There was a proposal to standardize on UTF-8 as the standard encoding of Haskell source files, but I'm not sure if it was accepted or not.

In practice, GHC assumes all input files are UTF-8, but it ignores malformed byte sequences in comments.

While the Haskell standard simply says Unicode the set of possible characters (as opposed to eg ASCII or Latin-1) it doesn't specify which of the several different encodings (UTF8 UTF16, UTF32, byte order) to use.

Alex, the lexer that comes with the Haskell Platform requires its input to be UTF8 encoded * which is why you see the code you mention. In practice I think all the major implementations of Haskell require source to be in UTF8.

* - This is actually a real problem as GHC stores strings and more importantly Data.Text internally as UTF16. It would be nice to be able to lex these directly rather then converting back and forth.

There is an important distinction between the data type (ie what “abstract” data you can work with) and its representation (ie how it is stored in the computer memory or on disk).

The Haskell Report says two things related to Unicode:

  1. That the Char data type in Haskell represents a Unicode character (also known as code point ). You should think of it as of an abstract data type that provides a certain interface (eg you can call isDigit or toLower on it), but you are not allowed to know how exactly it is represented internally.
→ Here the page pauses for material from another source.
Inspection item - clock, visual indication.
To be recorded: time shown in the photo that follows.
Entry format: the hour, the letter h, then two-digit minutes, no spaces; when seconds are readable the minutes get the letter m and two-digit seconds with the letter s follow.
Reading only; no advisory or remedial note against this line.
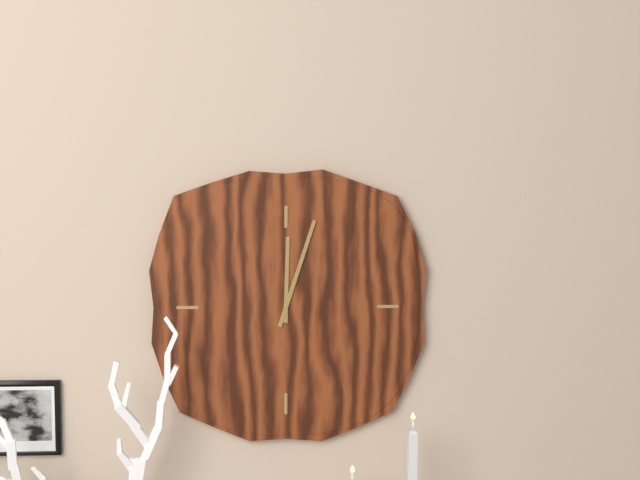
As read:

The specific implementation of Haskell (eg GHC) is free to represent it in memory in whatever way it wants and it doesn't matter at all, as you can't access the underlying raw bits anyway.
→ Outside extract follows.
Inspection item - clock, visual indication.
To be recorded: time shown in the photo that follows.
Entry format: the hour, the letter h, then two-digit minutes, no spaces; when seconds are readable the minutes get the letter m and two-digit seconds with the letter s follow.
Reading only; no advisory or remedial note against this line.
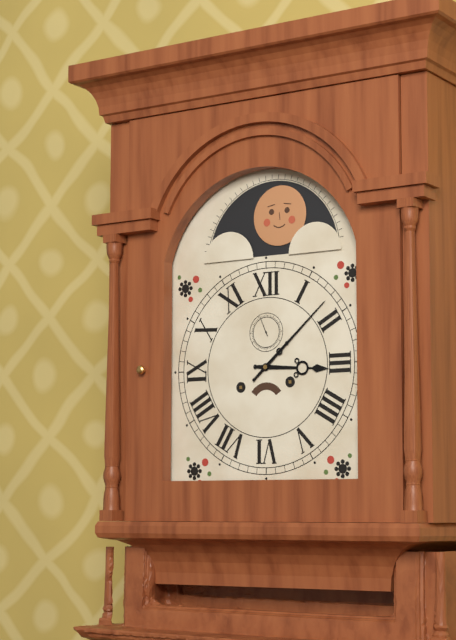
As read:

  2. That a Haskell program is text, consisting of (abstract) Unicode code points, that is, essentially, a String . And then it goes on to explain how to parse this String . Once again, it is important to stress that it defines the syntax of Haskell in terms of sequences of abstract Unicode code points.

Now, to your question about Haskell source code. The Haskell Report does not specify how this Unicode text is encoded into zeroes and ones when stored in a file.
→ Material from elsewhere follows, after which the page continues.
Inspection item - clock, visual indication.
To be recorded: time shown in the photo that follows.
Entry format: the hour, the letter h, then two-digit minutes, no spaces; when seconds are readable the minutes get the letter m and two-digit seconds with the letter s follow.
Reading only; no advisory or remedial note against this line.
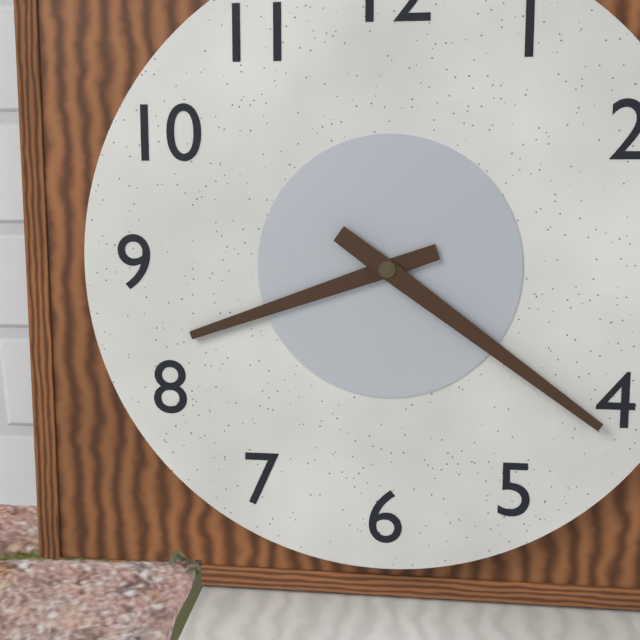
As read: 8h21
In fact, the Haskell Report does not specify how Haskell programs are stored at all, It doesn't mention that Haskell source code is stored in files, that files have to be named after modules, and that the directory structure should follow the structure of module names – these all are considered to be compiler implementation details: and the idea is that this allows each compiler to store Haskell programs wherever and however they want, in files, in database tables. as jpeg photos of a blackboard with a program written on it with chalk. For this reason it does not specify the encoding either (it would make no sense to specify the encoding for a program written out on a blackboard ).

However, GHC, the de-facto standard Haskell compiler, assumes that Haskell programs are stored in files encoded as UTF-8, organised hierarchically, and named after module names.